After two months in the woods I knew it wouldn't be easy to make the transition back to civilian life. I heard crows and looked up. Buzzards were circling the cieling fan. Was this the big one? Had I actually hit him? I followed my nose behind the woodstove and there it lay- not the monster buck, I had missed clean, but the foul coyote shredded carcass of the American system of government and finance. It seems an unethical hunter had gut shot his buddy and left him to die an ignoble death in the weeds. How could this have happened? Let's try to piece together the forensic evidence.
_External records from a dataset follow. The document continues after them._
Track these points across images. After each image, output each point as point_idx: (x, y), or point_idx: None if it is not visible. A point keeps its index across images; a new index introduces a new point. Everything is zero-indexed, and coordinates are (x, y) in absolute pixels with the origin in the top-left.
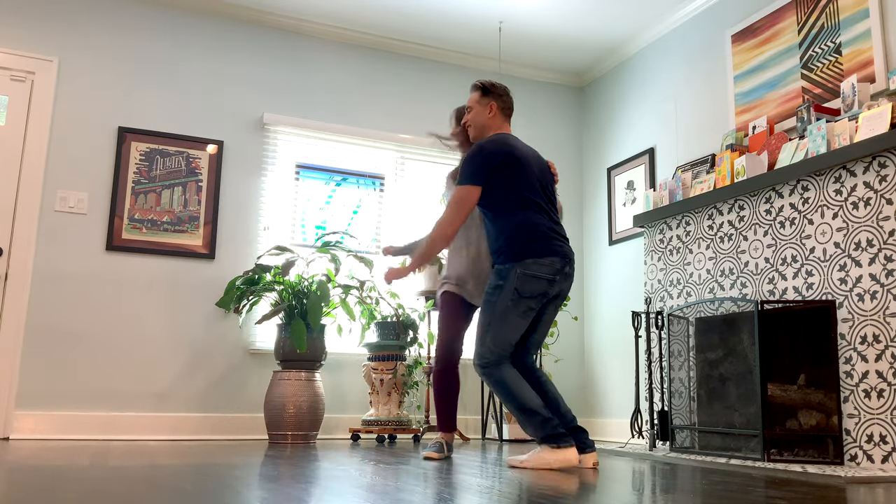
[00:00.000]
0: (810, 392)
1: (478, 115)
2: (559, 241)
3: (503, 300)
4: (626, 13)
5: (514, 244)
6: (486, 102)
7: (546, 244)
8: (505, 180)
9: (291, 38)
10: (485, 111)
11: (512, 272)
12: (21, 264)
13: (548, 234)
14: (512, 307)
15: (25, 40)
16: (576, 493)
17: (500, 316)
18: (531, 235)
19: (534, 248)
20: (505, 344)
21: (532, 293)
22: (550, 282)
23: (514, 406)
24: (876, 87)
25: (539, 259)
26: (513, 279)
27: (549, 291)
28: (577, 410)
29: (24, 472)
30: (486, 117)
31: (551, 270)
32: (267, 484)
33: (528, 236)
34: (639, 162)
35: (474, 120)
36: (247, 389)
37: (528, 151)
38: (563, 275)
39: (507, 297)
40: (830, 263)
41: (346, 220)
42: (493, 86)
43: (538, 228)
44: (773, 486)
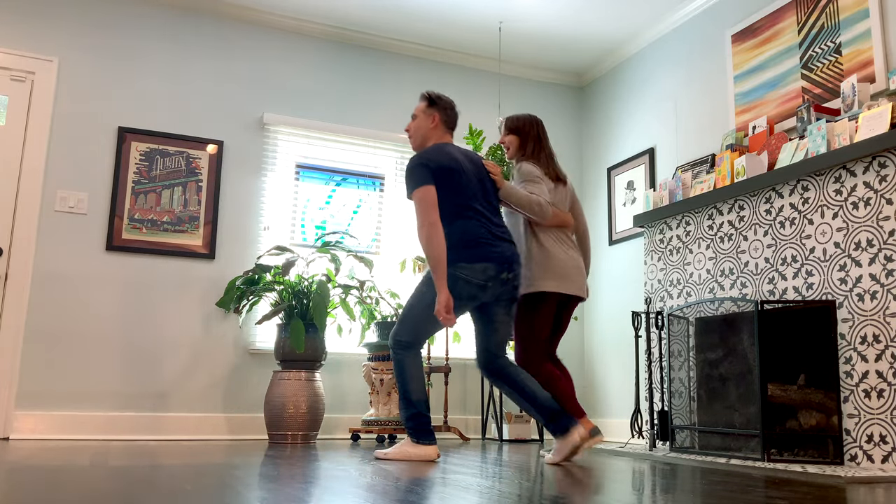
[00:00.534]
0: (810, 392)
1: (421, 123)
2: (495, 247)
3: (432, 294)
4: (626, 13)
5: (451, 249)
6: (431, 113)
7: (479, 251)
8: (441, 190)
9: (291, 38)
10: (428, 121)
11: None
12: (21, 264)
13: (482, 241)
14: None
15: (25, 40)
16: (576, 494)
17: (426, 307)
18: (464, 242)
19: (466, 254)
20: (419, 334)
21: (460, 295)
22: (481, 287)
23: (401, 390)
24: (876, 87)
25: (470, 264)
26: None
27: (479, 296)
28: None
29: (24, 472)
30: (429, 127)
31: (483, 276)
32: (267, 484)
33: (461, 243)
34: (639, 162)
35: (417, 128)
36: (247, 389)
37: (464, 158)
38: (497, 280)
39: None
40: (830, 263)
41: (346, 220)
42: (438, 98)
43: (471, 235)
44: (773, 486)
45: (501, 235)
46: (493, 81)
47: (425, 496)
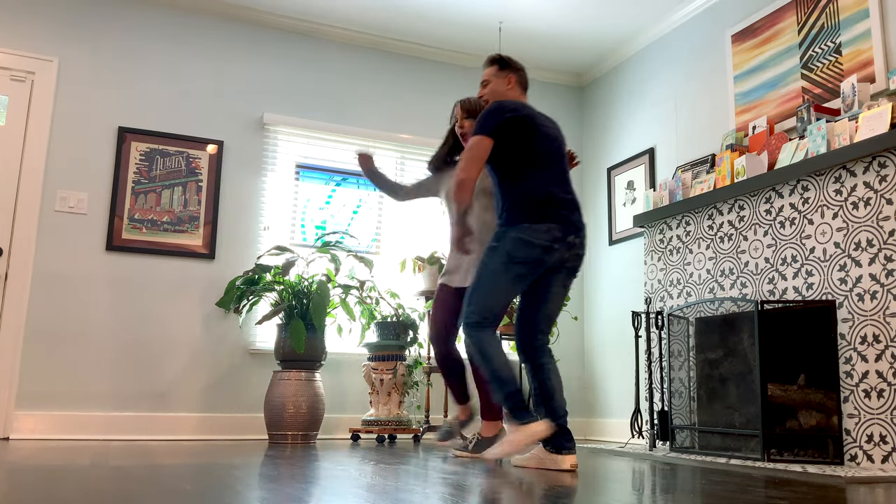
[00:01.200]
0: (810, 392)
1: (496, 87)
2: (563, 210)
3: (494, 262)
4: (626, 13)
5: (513, 208)
6: (505, 75)
7: (545, 211)
8: (515, 141)
9: (291, 38)
10: (503, 83)
11: (507, 235)
12: (21, 264)
13: (550, 201)
14: (502, 270)
15: (25, 40)
16: (576, 493)
17: (490, 277)
18: (531, 201)
19: (531, 213)
20: (489, 309)
21: (524, 258)
22: (546, 249)
23: (487, 370)
24: (876, 87)
25: (534, 224)
26: (506, 242)
27: (544, 259)
28: (578, 410)
29: (24, 472)
30: (505, 89)
31: (548, 238)
32: (267, 484)
33: (527, 201)
34: (639, 162)
35: (493, 92)
36: (247, 389)
37: (546, 120)
38: (563, 243)
39: (499, 259)
40: (830, 263)
41: (346, 220)
42: (509, 59)
43: (539, 194)
44: (773, 486)
45: (570, 201)
46: None
47: (425, 496)
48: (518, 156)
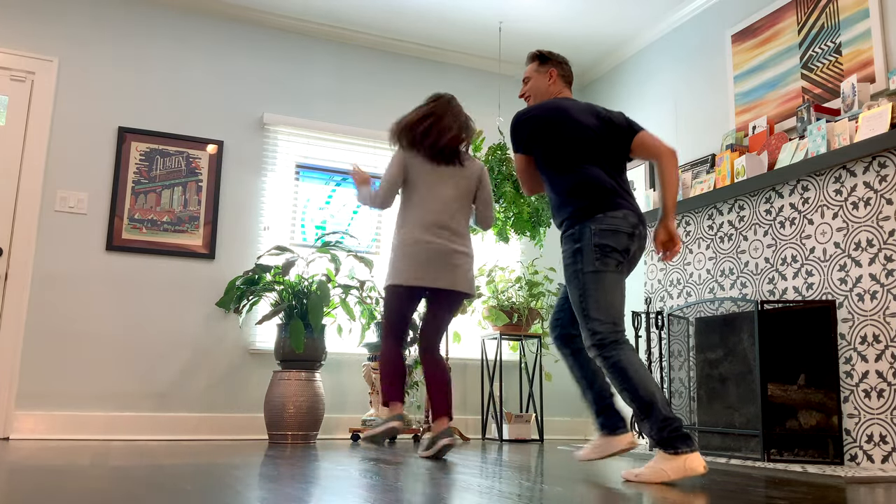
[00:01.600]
0: (810, 392)
1: (537, 83)
2: (629, 199)
3: (588, 262)
4: (626, 13)
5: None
6: (546, 70)
7: (616, 198)
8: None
9: (291, 38)
10: (545, 79)
11: (587, 230)
12: (21, 264)
13: (616, 190)
14: (602, 266)
15: (25, 40)
16: (576, 493)
17: (593, 281)
18: (598, 190)
19: (604, 202)
20: (613, 312)
21: (616, 246)
22: (630, 236)
23: (630, 397)
24: (876, 87)
25: (612, 212)
26: (589, 237)
27: (630, 247)
28: (578, 410)
29: (24, 472)
30: (547, 84)
31: (628, 224)
32: (267, 484)
33: (594, 191)
34: (639, 162)
35: (534, 89)
36: (247, 389)
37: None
38: (639, 231)
39: (592, 256)
40: (830, 263)
41: (346, 220)
42: (551, 53)
43: (604, 183)
44: (773, 486)
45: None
46: (493, 81)
47: (425, 496)
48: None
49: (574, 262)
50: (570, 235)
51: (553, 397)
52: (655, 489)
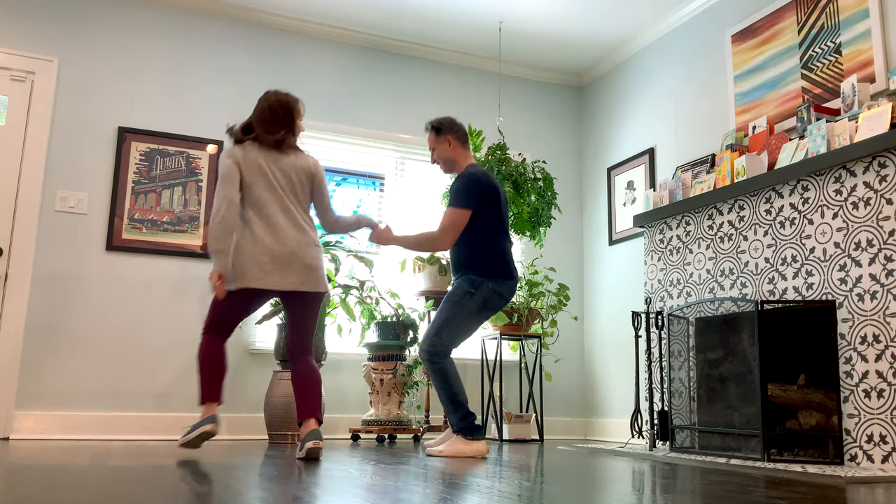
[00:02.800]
0: (810, 392)
1: (441, 152)
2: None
3: (470, 306)
4: (626, 13)
5: (489, 262)
6: (443, 139)
7: (511, 269)
8: (487, 209)
9: (291, 38)
10: (445, 147)
11: (484, 285)
12: (21, 264)
13: (511, 262)
14: (475, 314)
15: (25, 40)
16: (576, 493)
17: (463, 317)
18: (503, 260)
19: (505, 270)
20: (454, 342)
21: (493, 307)
22: (506, 301)
23: (446, 395)
24: (876, 87)
25: (507, 281)
26: (484, 291)
27: (500, 307)
28: (578, 410)
29: (24, 472)
30: (449, 151)
31: (510, 292)
32: (267, 484)
33: (500, 259)
34: (639, 162)
35: (441, 157)
36: (247, 389)
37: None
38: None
39: (475, 304)
40: (830, 263)
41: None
42: (440, 123)
43: (507, 256)
44: (773, 486)
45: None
46: (493, 81)
47: (425, 496)
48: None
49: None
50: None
51: (553, 397)
52: (660, 494)
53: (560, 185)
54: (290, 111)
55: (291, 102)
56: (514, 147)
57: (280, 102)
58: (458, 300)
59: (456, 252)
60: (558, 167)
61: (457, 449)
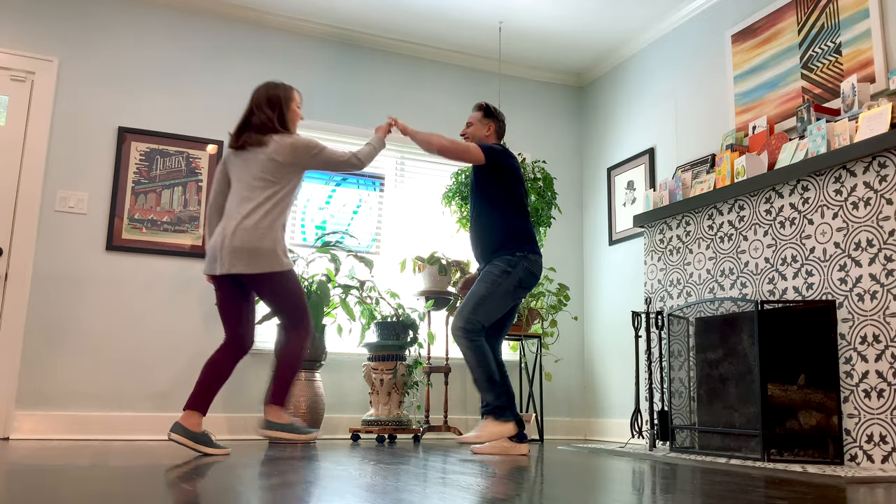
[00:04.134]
0: (810, 392)
1: (476, 131)
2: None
3: (507, 284)
4: (626, 13)
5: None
6: (487, 123)
7: (538, 248)
8: (511, 183)
9: (291, 38)
10: (483, 130)
11: (521, 263)
12: (21, 264)
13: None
14: (511, 292)
15: (25, 40)
16: (576, 494)
17: (500, 296)
18: (533, 238)
19: (535, 248)
20: (489, 319)
21: (528, 285)
22: (536, 280)
23: (483, 373)
24: (876, 87)
25: (538, 258)
26: (520, 269)
27: (532, 286)
28: (578, 410)
29: (24, 472)
30: (483, 135)
31: (540, 270)
32: (267, 484)
33: (531, 237)
34: (639, 162)
35: (473, 135)
36: (247, 389)
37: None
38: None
39: (512, 283)
40: (830, 263)
41: (346, 220)
42: (495, 109)
43: (534, 234)
44: (773, 486)
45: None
46: (493, 81)
47: (425, 496)
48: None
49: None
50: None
51: (553, 397)
52: (660, 494)
53: (560, 185)
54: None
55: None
56: (514, 147)
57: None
58: (495, 278)
59: (486, 235)
60: (558, 167)
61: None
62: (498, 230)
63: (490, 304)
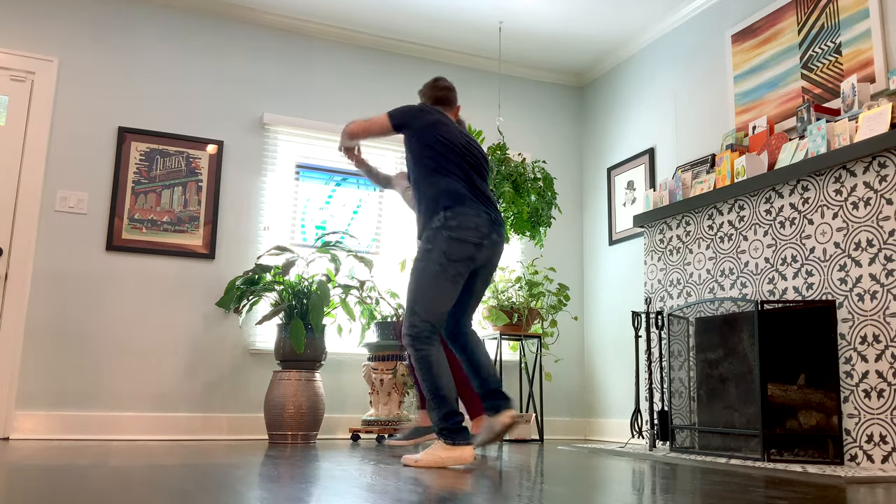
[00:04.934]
0: (810, 392)
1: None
2: (485, 207)
3: (431, 266)
4: (626, 13)
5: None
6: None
7: (472, 208)
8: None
9: (291, 38)
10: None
11: (439, 234)
12: (21, 264)
13: (473, 200)
14: (442, 273)
15: (25, 40)
16: (576, 494)
17: (431, 283)
18: (457, 200)
19: (456, 205)
20: (435, 315)
21: (460, 256)
22: (477, 246)
23: (427, 387)
24: (876, 87)
25: (464, 215)
26: (440, 241)
27: (476, 256)
28: (578, 410)
29: (24, 472)
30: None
31: (478, 235)
32: (267, 484)
33: (454, 201)
34: (639, 162)
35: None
36: (247, 389)
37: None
38: (490, 240)
39: (436, 261)
40: (830, 263)
41: (346, 220)
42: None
43: (463, 193)
44: (773, 486)
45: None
46: (493, 81)
47: (425, 496)
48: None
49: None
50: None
51: (553, 397)
52: (660, 494)
53: (560, 185)
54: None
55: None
56: (514, 147)
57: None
58: (417, 265)
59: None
60: (558, 167)
61: (435, 458)
62: (422, 203)
63: (425, 297)
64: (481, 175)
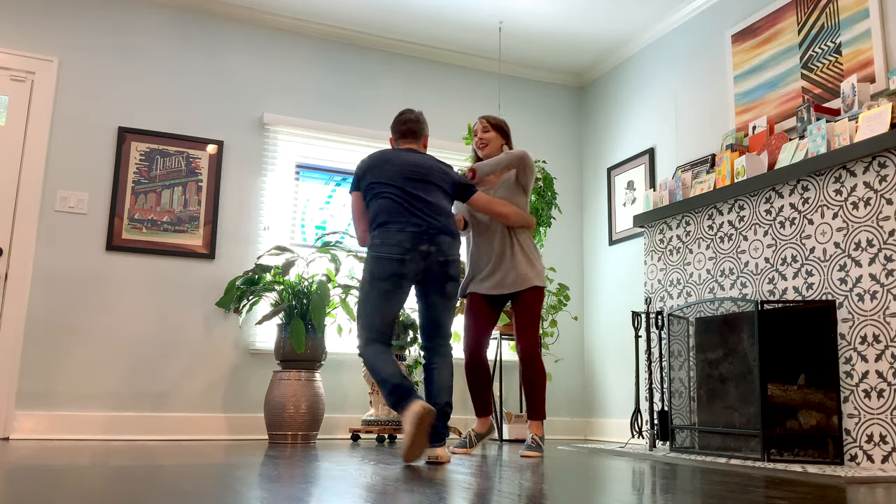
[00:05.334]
0: (810, 392)
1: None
2: (408, 222)
3: (364, 285)
4: (626, 13)
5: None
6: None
7: (392, 225)
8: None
9: (291, 38)
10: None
11: (368, 256)
12: (21, 264)
13: (395, 216)
14: (369, 290)
15: (25, 40)
16: (576, 494)
17: (363, 299)
18: (377, 219)
19: (379, 230)
20: (370, 326)
21: (382, 275)
22: (399, 261)
23: (376, 379)
24: (876, 87)
25: (384, 241)
26: (368, 262)
27: (401, 271)
28: (578, 410)
29: (24, 472)
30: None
31: (398, 250)
32: (267, 484)
33: (380, 222)
34: (639, 162)
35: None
36: (247, 389)
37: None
38: (416, 252)
39: (366, 280)
40: (830, 263)
41: (346, 220)
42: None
43: (384, 210)
44: (773, 486)
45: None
46: (493, 81)
47: (425, 496)
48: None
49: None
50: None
51: (553, 397)
52: (660, 494)
53: (560, 185)
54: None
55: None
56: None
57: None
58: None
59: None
60: (558, 167)
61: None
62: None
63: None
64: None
Once upon a time corporations and government hunted together. Each year they would don the blaze orange, load up the pick up trucks with apples and pumpkins and make their way to the mountains for a weekend of drinking, card playing and shooting around the bait pile. If it was brown it was down. Spikes and does were piled in the truck beds and back to the city they went. It was a system that seemed to work. With names like Madoff and Blogovavich, politicions, hedge fund managers and corporate execs took a little time off to hunt with each other. Deals were made. Pockets were lined. Bush came late and hunted from his tinted window SUV with the lights and heater on. He never even turned the radio off. Then, this year there were no deer. So they drank and their trigger fingers got itchy.
Poor people with late mortgage payments and hardly any meat on their bones were the first to fall. Because the bankers had the most powerful guns and the most ammo the politicians didn't dare draw a bead on them. But fat under gunned auto execs looked mighty tasty, sneaking through the under brush. Brokerage houses were easy picking and by the end of the season all bets were off. No one was safe. For now it's left to the scavengers. For me, I have laundry, wood to get in and a house to finish building. That should keep me busy 'til spring. Four months until turkey season.